The Telehealth program, to which TELUS is the lead donor with a $5-million gift, extended its reach to 11 BC communities such as Williams Lake, Vernon, Kelowna and Nanaimo, allowing children and families living in or near those communities to meet with BC Children’s specialists via video-conference. At these virtual visits, BC Children’s specialists assess patients’ conditions as they would during an in-person appointment while a local caregiver assists the patient and family at these times.

This latest expansion in telehealth benefits children who require surgery and usually must make four trips to BC Children’s Hospital. Now, in many instances patients and families need to make just one trip – for the actual surgery –to the hospital. The pre- and post-operative visits can be done via telehealth, saving these families significant costs and stress associated with travelling to BC Children’s in Vancouver. Child Health BC is considering expanding telehealth to other communities and adding new subspecialty services to benefit even more children and families in BC and the Yukon.

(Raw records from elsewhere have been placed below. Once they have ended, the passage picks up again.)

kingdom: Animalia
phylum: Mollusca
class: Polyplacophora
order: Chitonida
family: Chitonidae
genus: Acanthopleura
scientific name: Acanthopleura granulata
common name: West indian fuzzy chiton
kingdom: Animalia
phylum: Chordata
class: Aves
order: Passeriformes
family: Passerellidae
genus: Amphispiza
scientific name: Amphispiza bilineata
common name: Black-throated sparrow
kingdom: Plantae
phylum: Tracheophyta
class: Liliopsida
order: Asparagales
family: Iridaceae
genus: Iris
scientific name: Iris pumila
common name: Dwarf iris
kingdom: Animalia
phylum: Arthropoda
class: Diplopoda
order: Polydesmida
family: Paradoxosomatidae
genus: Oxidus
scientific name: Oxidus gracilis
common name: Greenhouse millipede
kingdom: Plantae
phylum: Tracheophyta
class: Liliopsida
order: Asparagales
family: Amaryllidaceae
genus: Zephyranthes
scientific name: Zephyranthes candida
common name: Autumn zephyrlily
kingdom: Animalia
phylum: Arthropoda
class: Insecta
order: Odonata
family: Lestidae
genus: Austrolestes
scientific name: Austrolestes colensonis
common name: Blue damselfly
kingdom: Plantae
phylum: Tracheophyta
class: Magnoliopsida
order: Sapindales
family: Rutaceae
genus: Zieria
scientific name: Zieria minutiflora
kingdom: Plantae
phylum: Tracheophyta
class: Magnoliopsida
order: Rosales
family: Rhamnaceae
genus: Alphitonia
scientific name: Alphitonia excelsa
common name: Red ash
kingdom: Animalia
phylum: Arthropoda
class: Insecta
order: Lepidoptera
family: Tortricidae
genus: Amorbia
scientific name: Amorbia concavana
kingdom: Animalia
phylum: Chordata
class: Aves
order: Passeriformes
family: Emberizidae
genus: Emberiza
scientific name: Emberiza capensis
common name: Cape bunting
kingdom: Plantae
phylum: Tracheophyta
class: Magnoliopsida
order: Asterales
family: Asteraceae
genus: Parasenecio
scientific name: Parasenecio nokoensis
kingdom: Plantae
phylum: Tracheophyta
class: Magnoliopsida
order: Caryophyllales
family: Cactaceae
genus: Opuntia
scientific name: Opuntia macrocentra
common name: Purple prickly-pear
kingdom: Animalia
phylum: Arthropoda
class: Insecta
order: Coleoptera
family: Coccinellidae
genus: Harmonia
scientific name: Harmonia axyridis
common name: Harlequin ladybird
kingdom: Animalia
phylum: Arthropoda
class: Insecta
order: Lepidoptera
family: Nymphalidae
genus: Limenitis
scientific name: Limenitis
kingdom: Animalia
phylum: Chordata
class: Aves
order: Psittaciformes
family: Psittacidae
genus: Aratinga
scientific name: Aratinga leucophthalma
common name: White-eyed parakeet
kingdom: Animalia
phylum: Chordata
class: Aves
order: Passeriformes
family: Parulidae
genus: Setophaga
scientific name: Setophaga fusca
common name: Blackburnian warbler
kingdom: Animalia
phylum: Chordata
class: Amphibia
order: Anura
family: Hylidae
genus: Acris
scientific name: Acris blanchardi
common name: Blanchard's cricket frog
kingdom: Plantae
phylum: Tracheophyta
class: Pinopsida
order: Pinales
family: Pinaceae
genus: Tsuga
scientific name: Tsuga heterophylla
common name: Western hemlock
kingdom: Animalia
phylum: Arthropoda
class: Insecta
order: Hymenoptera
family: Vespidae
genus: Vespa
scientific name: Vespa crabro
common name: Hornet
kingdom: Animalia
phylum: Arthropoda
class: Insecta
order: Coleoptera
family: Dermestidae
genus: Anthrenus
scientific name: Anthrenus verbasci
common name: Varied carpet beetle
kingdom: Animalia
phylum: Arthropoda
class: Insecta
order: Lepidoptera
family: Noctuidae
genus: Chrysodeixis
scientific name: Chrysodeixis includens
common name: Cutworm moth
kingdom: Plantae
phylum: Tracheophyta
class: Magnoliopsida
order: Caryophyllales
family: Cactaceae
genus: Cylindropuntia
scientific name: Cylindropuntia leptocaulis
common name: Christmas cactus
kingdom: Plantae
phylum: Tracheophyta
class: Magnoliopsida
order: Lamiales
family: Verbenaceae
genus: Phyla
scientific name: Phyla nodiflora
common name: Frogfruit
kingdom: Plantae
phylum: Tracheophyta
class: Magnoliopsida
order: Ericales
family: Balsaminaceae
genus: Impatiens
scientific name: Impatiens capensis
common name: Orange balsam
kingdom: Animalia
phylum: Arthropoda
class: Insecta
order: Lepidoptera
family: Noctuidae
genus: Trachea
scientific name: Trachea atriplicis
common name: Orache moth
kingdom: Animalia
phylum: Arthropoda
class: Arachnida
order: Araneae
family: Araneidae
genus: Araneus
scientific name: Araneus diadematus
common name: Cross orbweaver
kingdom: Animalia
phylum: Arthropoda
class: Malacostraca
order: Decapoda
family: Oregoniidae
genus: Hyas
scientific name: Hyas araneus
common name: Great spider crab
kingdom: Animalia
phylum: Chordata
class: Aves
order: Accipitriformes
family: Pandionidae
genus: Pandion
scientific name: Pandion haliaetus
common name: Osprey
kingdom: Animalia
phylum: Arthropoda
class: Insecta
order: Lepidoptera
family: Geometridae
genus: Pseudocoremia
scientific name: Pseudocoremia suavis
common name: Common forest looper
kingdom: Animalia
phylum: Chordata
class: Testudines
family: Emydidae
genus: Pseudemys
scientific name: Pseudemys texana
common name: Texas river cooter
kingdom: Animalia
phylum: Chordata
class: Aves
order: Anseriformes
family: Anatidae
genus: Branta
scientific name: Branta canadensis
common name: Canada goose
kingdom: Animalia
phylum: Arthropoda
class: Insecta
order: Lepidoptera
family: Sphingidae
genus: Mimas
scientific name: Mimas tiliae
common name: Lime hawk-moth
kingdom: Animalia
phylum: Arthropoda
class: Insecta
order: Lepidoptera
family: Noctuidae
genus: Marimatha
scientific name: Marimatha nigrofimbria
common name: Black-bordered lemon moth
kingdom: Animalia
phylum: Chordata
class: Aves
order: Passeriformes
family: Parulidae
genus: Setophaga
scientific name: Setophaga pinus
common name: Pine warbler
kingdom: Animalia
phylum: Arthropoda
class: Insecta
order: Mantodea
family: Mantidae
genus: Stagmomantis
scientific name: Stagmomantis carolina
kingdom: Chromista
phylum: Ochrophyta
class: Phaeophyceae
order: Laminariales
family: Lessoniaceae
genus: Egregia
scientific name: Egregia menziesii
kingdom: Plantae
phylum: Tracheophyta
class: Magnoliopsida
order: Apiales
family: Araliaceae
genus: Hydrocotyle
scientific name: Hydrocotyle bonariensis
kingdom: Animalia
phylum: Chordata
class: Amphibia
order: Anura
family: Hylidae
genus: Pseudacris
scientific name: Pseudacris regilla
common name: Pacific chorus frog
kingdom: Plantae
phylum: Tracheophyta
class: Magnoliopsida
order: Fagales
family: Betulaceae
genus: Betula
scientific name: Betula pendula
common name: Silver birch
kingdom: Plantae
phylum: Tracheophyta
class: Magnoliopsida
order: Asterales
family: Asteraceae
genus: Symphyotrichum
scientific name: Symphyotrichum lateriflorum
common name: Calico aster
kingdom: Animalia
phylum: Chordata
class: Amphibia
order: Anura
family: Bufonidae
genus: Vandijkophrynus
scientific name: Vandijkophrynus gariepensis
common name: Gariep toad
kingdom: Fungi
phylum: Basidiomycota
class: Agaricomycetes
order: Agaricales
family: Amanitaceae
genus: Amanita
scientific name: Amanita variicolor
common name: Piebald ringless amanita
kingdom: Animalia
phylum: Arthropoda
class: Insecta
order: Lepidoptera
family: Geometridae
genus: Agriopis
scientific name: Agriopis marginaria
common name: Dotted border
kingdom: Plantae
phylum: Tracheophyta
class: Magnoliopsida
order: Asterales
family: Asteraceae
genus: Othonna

In the past year, Child Health BC also launched the hip surveillance program for children with cerebral palsy (CP), the first of its kind in Canada. Due to their motor impairment, children with CP are at an increased risk of hip displacement – a painful outcome that can be prevented with proper and timely monitoring.

Child Health BC is pleased to have recruited Dr. Kishore Mulpuri, a BC Children’s orthopedic surgeon, as the program’s medical lead and Stacey Miller, a BC Children’s Hospital physiotherapist, as the program coordinator. The program aims to coordinate health-care providers around the province and educate them on the importance of monitoring children for signs of hip displacement and to provide standards and guidelines for assessments. Ultimately, the program aims to reduce the number of children with CP who have to undergo complex hip surgery.